For the segment of the U.S. that reads one, or two books per year, the name Michael Lewis is most likely associated with his 2001 title, Moneyball: The Art of Winning an Unfair Game, if they’ve heard of him at all.
Moneyball was the first Michael Lewis book I’d read, and I had this to say about Lewis, the author, back in a December 2005 blog post about Moneyball:
“Lewis is a wonderful writer, who is able to transport his readers into the world of his subject matter and make you forget that you are reading a book.”
What made Moneyball such a success was Lewis’s development of his story arc about the Oakland A’s, and their general manager, Billy Beane, which in turn allowed Lewis to use his skills and abilities as a writer to make the book about how Beane and Co. turned the conventional wisdom of professional baseball on its head.
After reading Moneyball, I read up on Mr. Lewis to find out about his other books. His first book was Liar’s Poker:Rising Through the Wreckage on Wall Street, which describes Lewis’s four years on Wall Street, progressing from Salomon Brothers’ trainee, to a successful bond trader, and the subsequent lessons and high-roller experiences, from 1983, through the 1987 crash.
Lewis, who graduated from both Princeton and the prestigious London School of Economics, parlayed these into a financial gig at Salomon Brothers. While Lewis traded bonds by day, he worked nights and weekends as a journalist and ended up with his first book, Liar’s Poker.
I read Liar’s Poker early this fall, after seeing it on the shelves at the local library. The jacket copy was compelling, and despite the book being 20 years old, it was remarkably pertinent and not dated at all, particularly in light of all that has been happening with the markets.

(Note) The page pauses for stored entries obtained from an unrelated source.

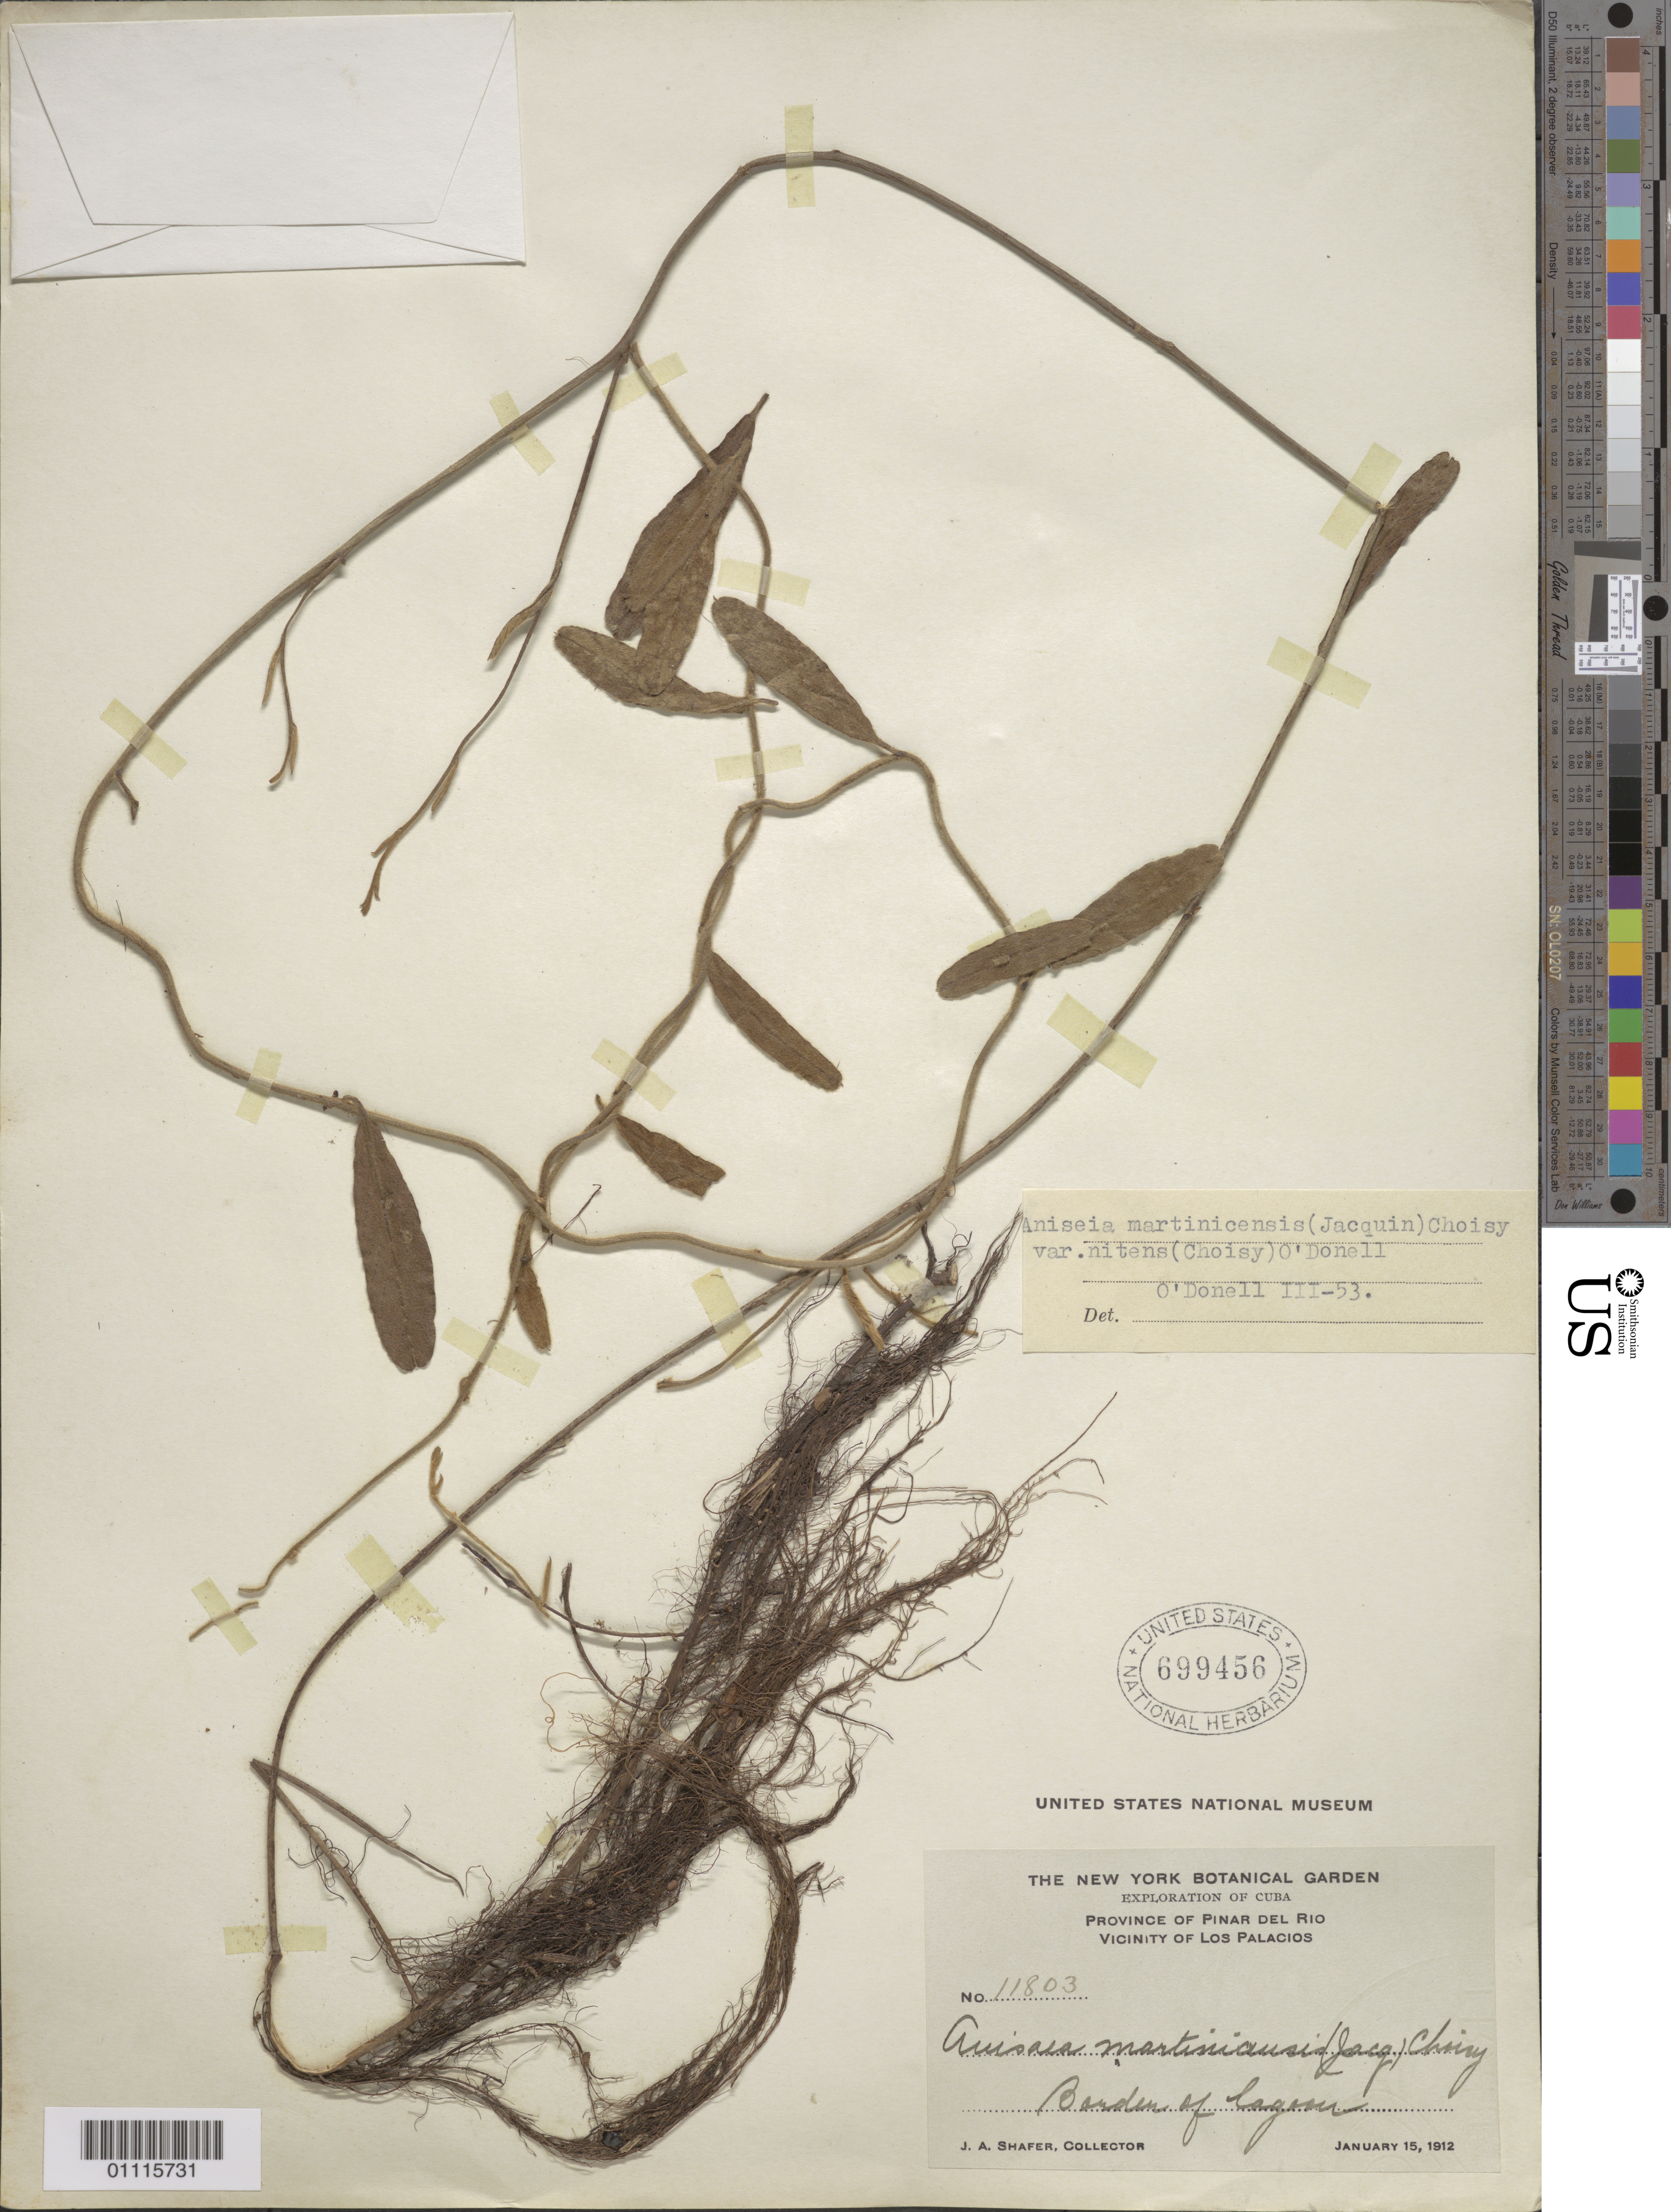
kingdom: Plantae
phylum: Tracheophyta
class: Magnoliopsida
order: Solanales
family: Convolvulaceae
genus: Aniseia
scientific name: Aniseia martinicensis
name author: (Jacq.) Choisy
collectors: J. A. Shafer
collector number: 11803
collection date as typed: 15 Jan 1912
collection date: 1912-01-15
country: Cuba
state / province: Pinar del Rio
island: Cuba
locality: Vicinity of Los Palacios Border of lagoon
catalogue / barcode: US 699456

While I came to Lewis’s writing via Moneyball and another great read, The Blind Side: Evolution of a Game, I was aware of his financial background, and had read a few finance-related articles by him.
What sets writers like Lewis apart, I think, from most, is his ability to take a subject, almost any subject, and pull the reader into the story, particularly the human element. While I was somewhat hesitant to read Liar’s Poker, thinking it would be boring, Lewis, even in his first book, and not the writer he is today, still had the qualities of a great writer, just starting out.
From a link in the comments section at Megan McArdle’s blog, I got directed to a Lewis piece in Portfolio that might be one of the best things I’ve read on the current financial meltdown, helping to frame the issue, and show Wall Street, and capitalism’s fragile natures, and how it all came crashing down.
I highly recommend reading the article. I doubt you’ll be disappointed, and you might just learn a few things you didn’t know.